Re: [PATCH RFC 2/3] workqueue: trigger a single-CPU backtrace for stalled pools

From: Breno Leitao

Date: Mon Jun 22 2026 - 07:14:22 EST

Hello Petr,

On Fri, Jun 19, 2026 at 03:42:56PM +0200, Petr Mladek wrote:
> It makes some sense. wq_watchdog_timer_fn() checks either
> 'per_cpu(wq_watchdog_touched_cpu)' or the global 'wq_watchdog_touched'
> depending whether pool->cpu is set or not. And it seems to be wrong
> for disassociated pools.
>
> But this seems to be an existing problem which should be fixed
> separately.

Good observation. For disassociated pools (where a CPU has been offlined),
pool->cpu remains set, only the workers' CPU affinity changes.

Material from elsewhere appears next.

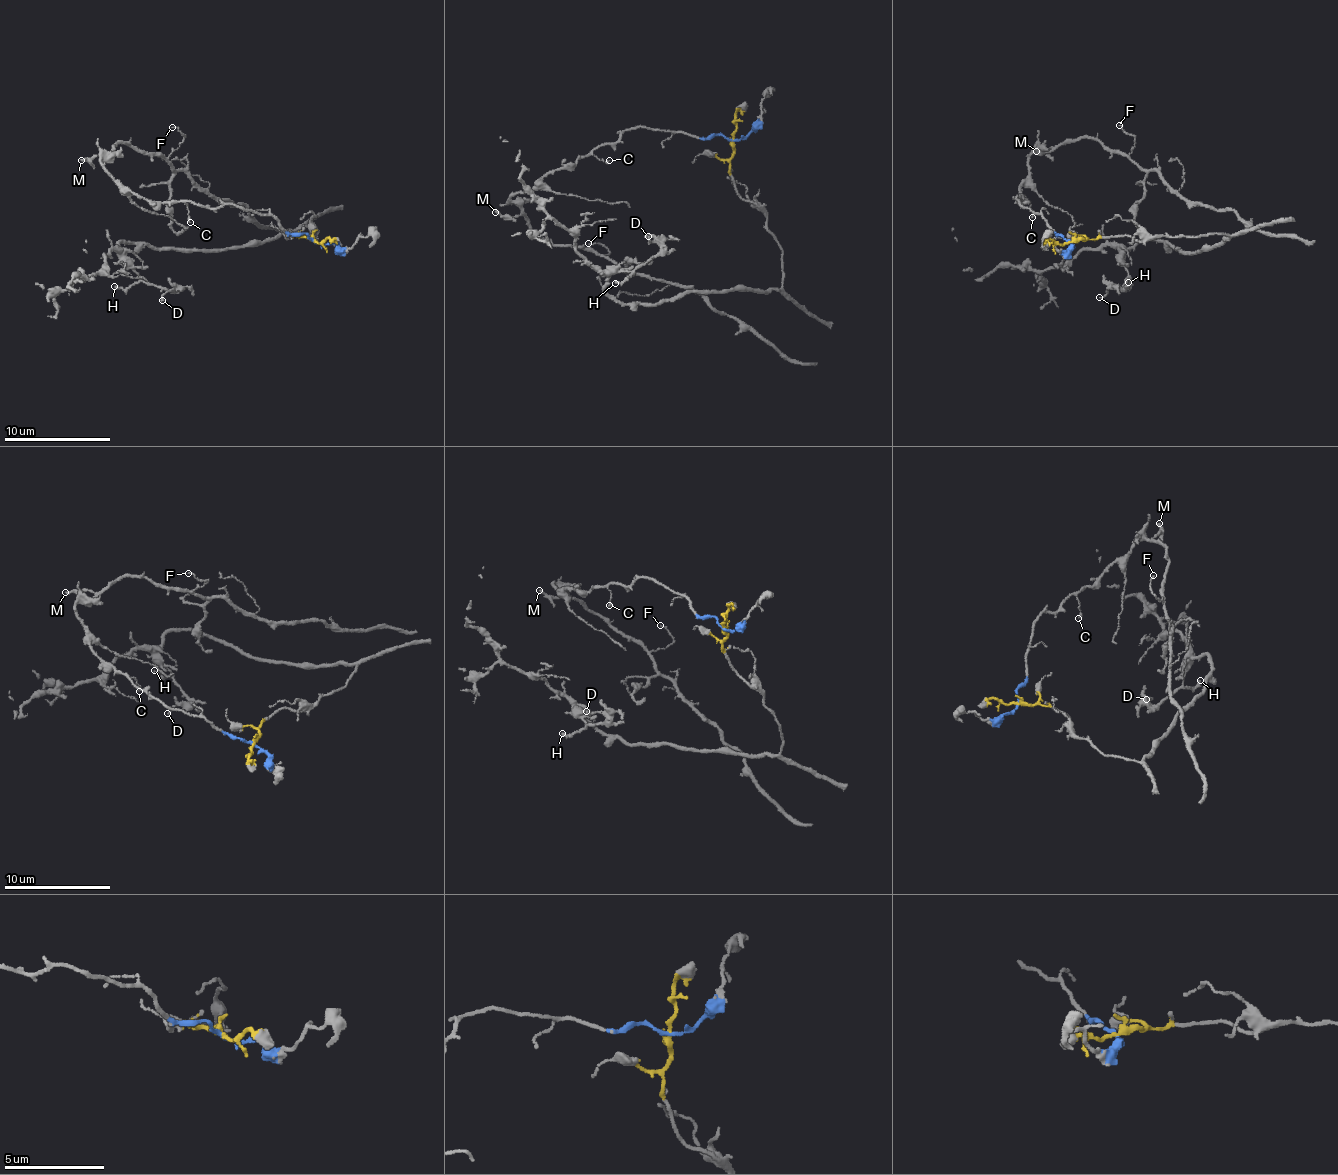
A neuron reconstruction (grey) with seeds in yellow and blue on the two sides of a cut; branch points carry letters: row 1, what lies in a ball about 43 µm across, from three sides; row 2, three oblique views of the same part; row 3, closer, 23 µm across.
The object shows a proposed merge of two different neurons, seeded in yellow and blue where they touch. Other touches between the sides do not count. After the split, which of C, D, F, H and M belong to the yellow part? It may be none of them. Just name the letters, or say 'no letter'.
D, H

When a CPU goes offline, the pool becomes disassociated but pool->cpu still
points to the now-offline CPU.

Later in wq_watchdog_timer_fn(), when checking the stalled pool:

if (pool->cpu >= 0)
touched = READ_ONCE(per_cpu(wq_watchdog_touched_cpu, pool->cpu));

This reads wq_watchdog_touched_cpu for the offline CPU, which is still being
updated by wq_watchdog_reset_touched() via for_each_possible_cpu()
(which updates CPU, including offlined CPUs).

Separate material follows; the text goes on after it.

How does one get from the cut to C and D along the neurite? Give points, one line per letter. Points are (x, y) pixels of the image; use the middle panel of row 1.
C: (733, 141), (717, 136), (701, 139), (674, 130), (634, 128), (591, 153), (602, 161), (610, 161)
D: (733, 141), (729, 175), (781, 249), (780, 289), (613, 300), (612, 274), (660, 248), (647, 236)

Regardless of whether the CPU is online or offline,
wq_watchdog_reset_touched() will mark it as touched.

The real problem is that pool->cpu now names an offline CPU:

- the per-cpu "touched" heartbeat we consult is the wrong one. The pool's
work now runs on online CPUs (it behaves like an unbound pool), so the
global wq_watchdog_touched is the correct grace signal

- the same pool->cpu >= 0 test marks the pool cpu_stall and aims the new
single-CPU backtrace at the offline CPU.

So, I suppose we have a few options:

1) Set pool->cpu to -1 at dissociation time. But, that would lose the
cpu that would be necessary to rebind later. We would need to backup
pool->cpu if we decide to unset it.

int workqueue_online_cpu(unsigned int cpu) {
...
if (pool->cpu == cpu)

2) Treat the pool as cpuless if they are disassociated.

static int pool_watchdog_cpu(struct worker_pool *pool)
{
if (pool->cpu < 0 || (pool->flags & POOL_DISASSOCIATED))
return -1;
return pool->cpu;
}

and replace pool->cpu read by pool_watchdog_cpu() everywhere in the stall
code path. I lean towards 2).

Either way this is unrelated to this patchset, so my suggestion is:

1) I respin this RFC with your Reviewed-by + a cpu_online() check before
triggering the backtrace:

if (!found_running && cpu_online(cpu))
trigger_single_cpu_backtrace(cpu);

2) we continue the disassociated-pool discussion separately, so it does not
block this series.

Thanks,
--breno